The main difference in communication in a Montgomery County collaborative divorce is that there is no attorney-client privilege, so nothing that a person says to their lawyer will be confidential even if they want it to be. All meetings are held with a group, which is very different from regular divorce litigation where an attorney and their client have a confidential relationship and nothing that either of them says is subject to disclosure in a deposition or in court.

Benefits of Participating in a Collaborative Divorce

The main benefit of participating in a collaborative divorce is that the financial matters will be decided by the group immediately, so the needs of the family will be addressed as opposed to waiting many months for potential relief from the courts. The other benefit is that the parties will have a say in how the rest of their lives will be structured because they are committing to deciding between themselves. In litigation, the goal is to reach an agreement before going to court, but it is not required because, ultimately, the parties are asking the court to decide their marital issues for them.

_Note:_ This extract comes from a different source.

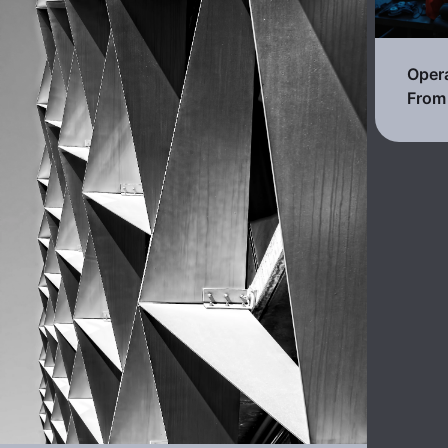
Opera
From 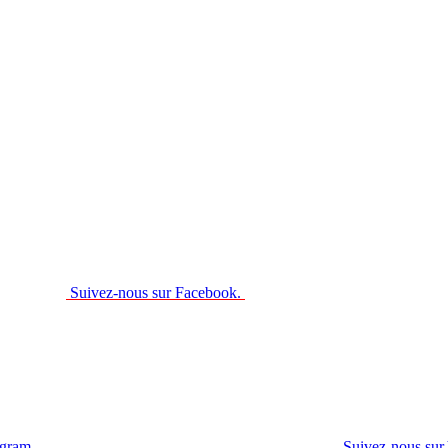
Suivez-nous sur Facebook.
agram.
Suivez-nous sur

The Role of an Attorney in a Montgomery County Collaborative Divorce

A member of our steadfast family law legal team could help you understand the relevant laws as they apply to your case, calculate child support payments, and discuss how alimony would be awarded, to name just a few issues you may need address. A skilled and well-versed legal representative could make a substantial difference in the parties coming to an agreement that will be upheld in court.

In the end, the court will have to approve the agreement, especially if there are children involved because it must act in accordance with their best interests. One of the main roles of the attorney in a Montgomery County collaborative divorce is to draft and/or review agreements reached between the parties, provide information on the current laws, and to draw up the appropriate papers so they can get divorced. The role of a Montgomery County collaborative divorce lawyer is also to work toward an amicable, fair, and collaborative result to the end of the parties’ marriage and to help the family move forward in their new lives.